Additional Registered Transforms#

These transforms are registered in the AutoDeploy transform library but are not part of the standard graph-mode or transformers-mode pipelines. They are useful for specialized experiments, explicit opt-in configurations, or development workflows.

Fuse Finegrained FP8 Gemms#

Transform key: fuse_finegrained_fp8_gemms

Source module: tensorrt_llm._torch.auto_deploy.transform.library.fusion

class tensorrt_llm._torch.auto_deploy.transform.library.fusion.FuseFineGrainedFP8Gemms( config: TransformConfig, )[source]#

Bases: QuantizationFusionMixin, BaseTransform

Fuse FineGrained (block-wise) FP8 GEMMs sharing the same input activation.

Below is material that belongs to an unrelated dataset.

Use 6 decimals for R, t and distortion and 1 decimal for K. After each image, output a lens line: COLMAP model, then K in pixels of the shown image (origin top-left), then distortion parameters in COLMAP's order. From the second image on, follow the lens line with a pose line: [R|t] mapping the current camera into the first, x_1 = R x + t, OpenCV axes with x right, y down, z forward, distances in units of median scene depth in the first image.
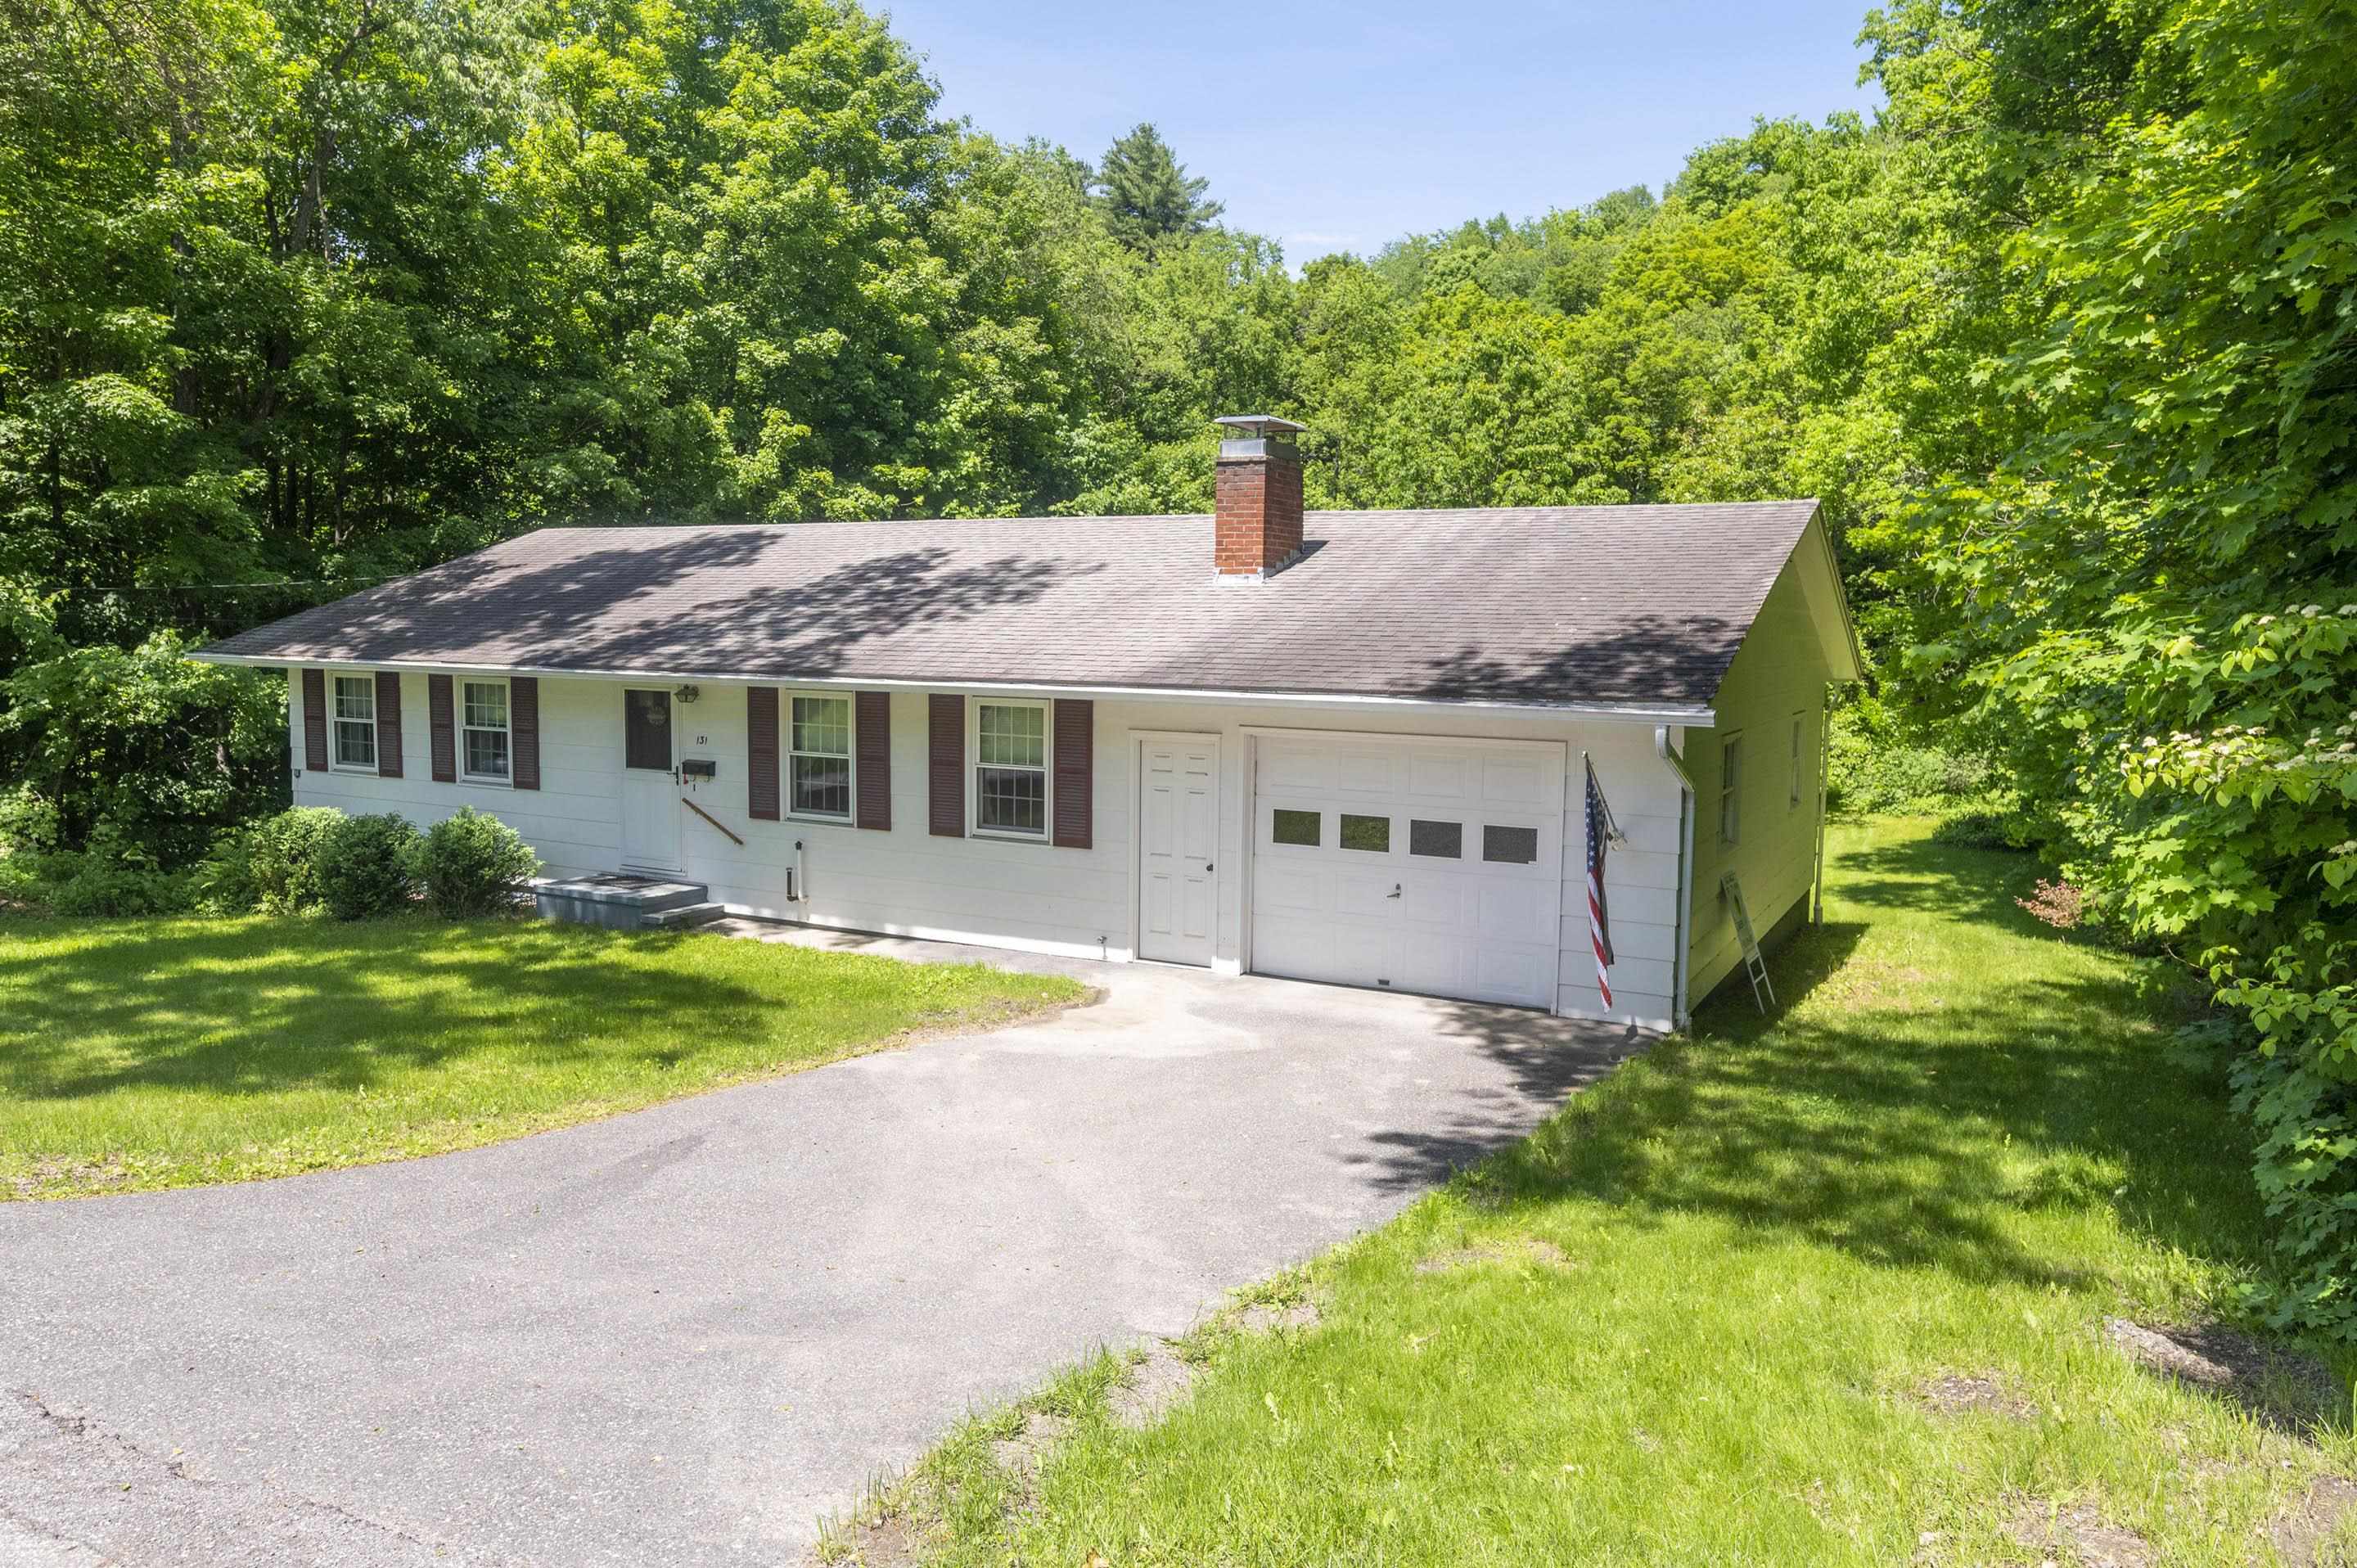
lens RADIAL K [[1674.4, 0, 1174.0], [0, 1674.4, 779.4], [0, 0, 1]] dist [-0.014568, -0.001790]
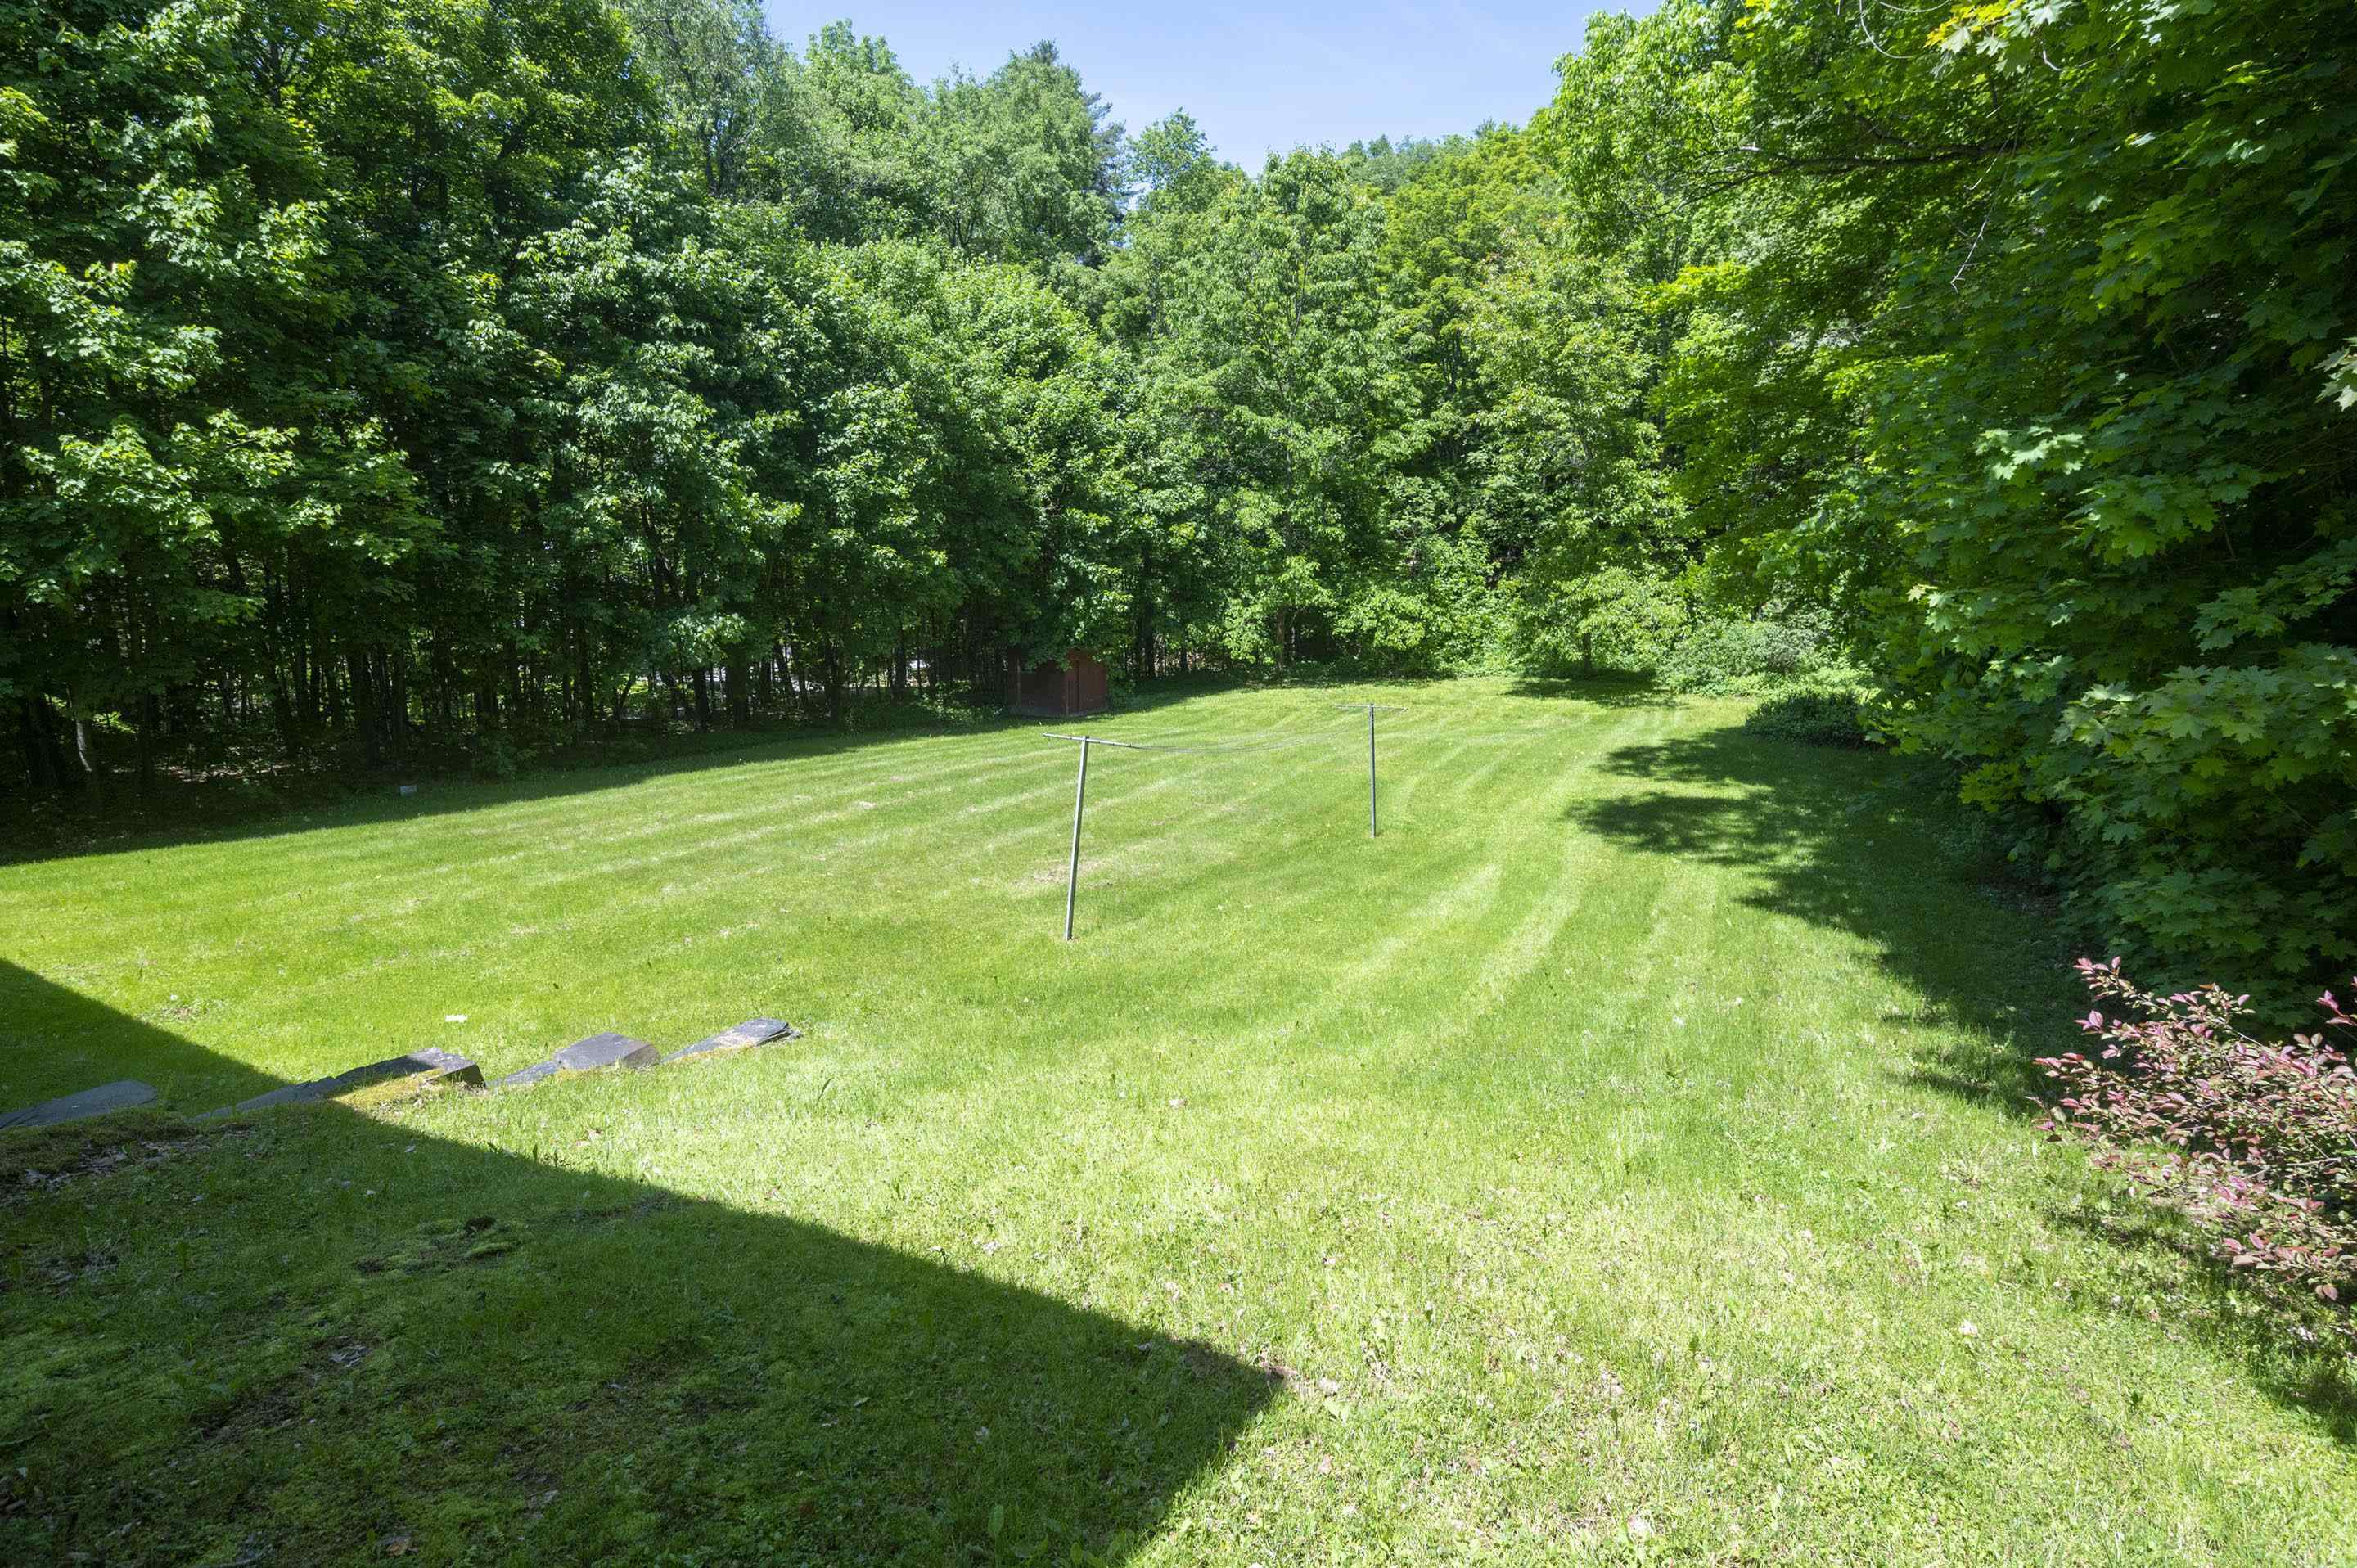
lens RADIAL K [[1185.2, 0, 1183.6], [0, 1185.2, 784.0], [0, 0, 1]] dist [-0.008704, 0.003923]
pose [[0.999624, 0.009162, -0.025850, 0.161544], [-0.006528, 0.994948, 0.100175, 0.006627], [0.026638, -0.099968, 0.994634, 0.345199]]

FineGrained FP8 uses per-block weight scales (weight_scale_inv) and dynamic input quantization, so fusion simply concatenates weights and their block scales along the output dimension.

build_custom_args_for_linear( scale_getattrs: Dict[str, Node], ) → Tuple[object, ...][source]#: Return the positional tail after bias for the fused call.

YAML configuration

Uses the common TransformConfig fields documented in Core Transform APIs.

Fuse Mamba A Log#

Transform key: fuse_mamba_a_log

Source module: tensorrt_llm._torch.auto_deploy.transform.library.fuse_mamba_a_log

class tensorrt_llm._torch.auto_deploy.transform.library.fuse_mamba_a_log.FuseMambaALog( config: TransformConfig, )[source]#

Bases: BaseTransform

Fuse A_log parameter into A constant/parameter.

Replaces:: A = -torch.exp(self.A_log.float())
With:: A = self.A_fused

YAML configuration

Uses the common TransformConfig fields documented in Core Transform APIs.

Match FP8 MoE Pattern#

Transform key: match_fp8_moe_pattern

Source module: tensorrt_llm._torch.auto_deploy.transform.library.fused_moe

class tensorrt_llm._torch.auto_deploy.transform.library.fused_moe.MatchFP8MoePattern( config: TransformConfig, )[source]#

Bases: MatchMoePattern

Match and fuse FP8-quantized MoE subgraph.

scale_arg_indices() → Dict[str, int][source]#: Map scale names -> arg index in the matched linear op.

scale_keys() → List[str][source]#: Order of scale keys to emit into fused MoE op (e.g., [‘input_scale’,’weight_scale’,…]).

YAML configuration

Uses the common TransformConfig fields documented in Core Transform APIs.

Match NVFP4 MoE Pattern#

Transform key: match_nvfp4_moe_pattern

Source module: tensorrt_llm._torch.auto_deploy.transform.library.fused_moe

class tensorrt_llm._torch.auto_deploy.transform.library.fused_moe.MatchNVFP4MoePattern( config: TransformConfig, )[source]#

Bases: MatchMoePattern

Match and fuse NVFP4-quantized MoE subgraph.

scale_arg_indices() → Dict[str, int][source]#: Map scale names -> arg index in the matched linear op.

scale_keys() → List[str][source]#: Order of scale keys to emit into fused MoE op (e.g., [‘input_scale’,’weight_scale’,…]).

YAML configuration

Uses the common TransformConfig fields documented in Core Transform APIs.